Buzz From United States of America, joined Nov 1999, 697 posts, RR: 23 Reply 2, posted (13 years 6 months 2 weeks 1 day 13 hours ago) and read 915 times:
Hi Gopal, Buzz here. I'm familiar with deice equipment in many ways.
In-flight ice proection? That could go on for pages. Generally, the freezing stuff hits the airplane nose-on, so the forward facing parts get some sort of heat, unless the airplane uses pneumatic boots as previously described.
Heated windshields help the pilots see out, and keep the plexiglass flexible for bird strike proection. Wing leading edges are hot air warmed, bleeding off some engine compressor air. Same idea for engine inlets. Airspeed probes have electrical heaters that will blister your hand before you can let go. (somebody else's experience).
OK, ground deicing: since the freezing rain / snow can come at any direction, the airplane's anti ice stuff is not effective. Air Florida found out the hard way, as did US Air. They crashed.
We hose off the snow / ice with hot antifreeze. The deicer trucks heat the pink juice up to 150 degrees or so, and the poor guy in the bucket plays fireman.... melt off the frozen junk on the airplane.

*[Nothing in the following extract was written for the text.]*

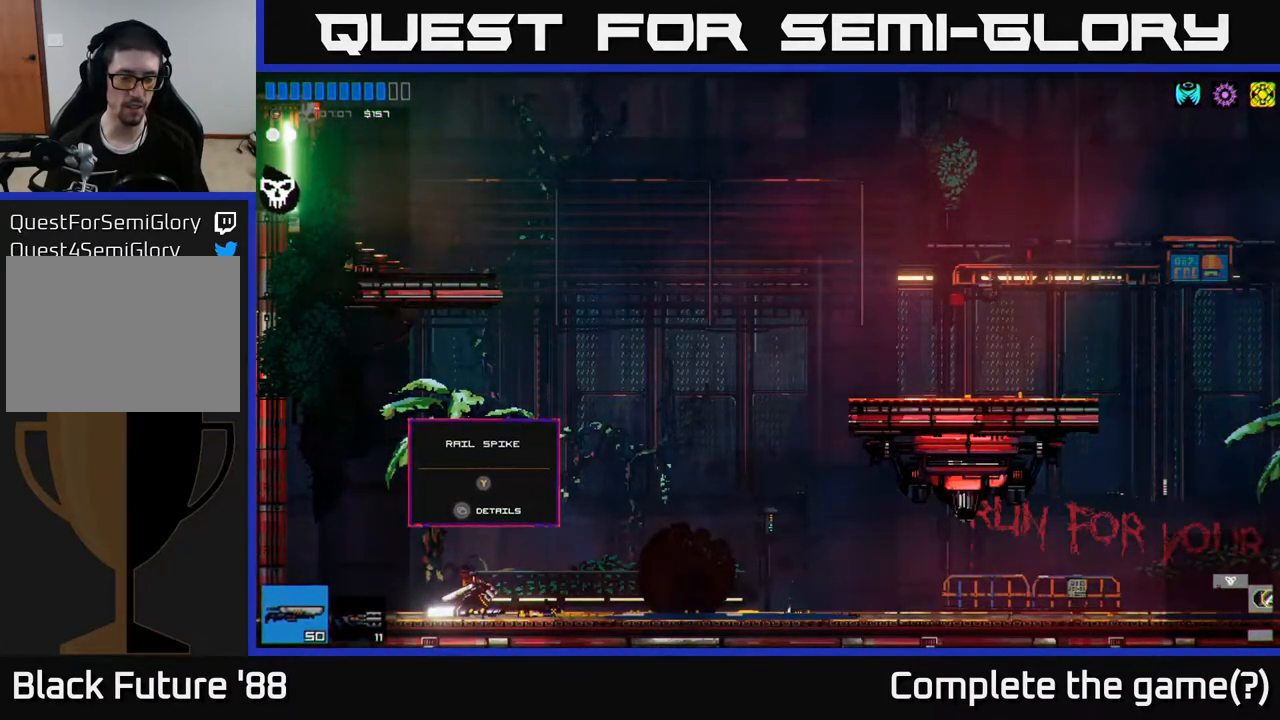
{"buttons": [], "left_stick": "center", "right_stick": "center", "events": []}
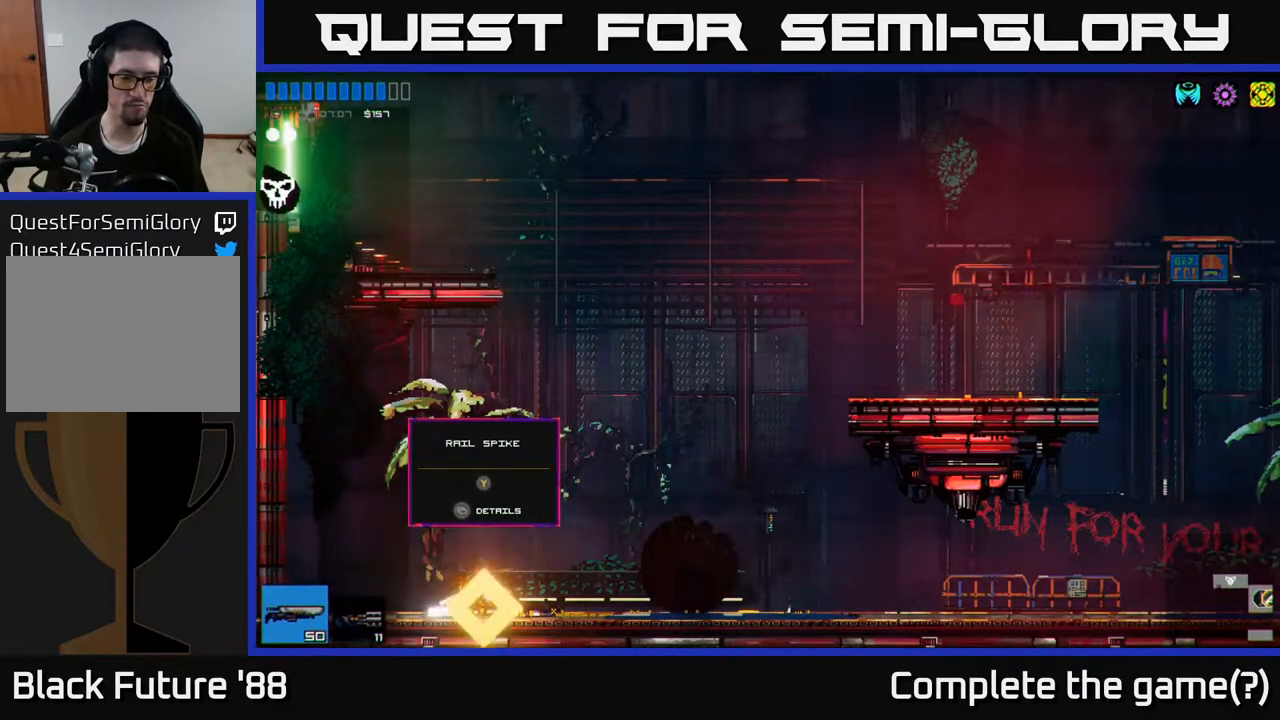
{"buttons": ["Y"], "left_stick": "center", "right_stick": "center", "events": [[217, "R1", "down"], [317, "R1", "up"], [500, "Y", "down"]]}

The antifreeze lets the melted snow run off the airplane / out of the nooks and crannys and flow into the storm drains. (ever wonder why Columbia River Pink Salmon won't harden up in the freezer? ) The storm drains generally flow to recovery ponds to keep from poisoning wildlife.
After the airplane is hosed off clean, if more snow /ice is falling we might shoot a layer of green jello (type 4 anti ice) on it. The thick goopy anti-ice lets the snow fall on , then magically blows off at 80 knots or so. Whatever you use, it's an expensive, time consuming mess. But it does get the airplane full of crabby passengers out of town.
A newer way is to taxi the airplane into a special drive through hanger where it bakes for 5 or 10 minutes, infrared heat. I like that idea. But it's not widely used, too new to be cheap .
PerthWA From , joined Dec 1969, posts, RR: Reply 3, posted (13 years 6 months 2 weeks 1 day 8 hours ago) and read 909 times:
The prefered de-icing technique nowadays uses a magnetic field. I forget the name!
But, underneith the leading edge of the wings and other places on teh aircraft lies a magnetic coil, and around this coil are 2 or 3 strips of polarised metal.
When a the coil is charged, these strips repel the coil, hence pushing on the fuselage.
This sequence happens numerous times a second, hence making a vibration, which in turn breaks the ice in many places.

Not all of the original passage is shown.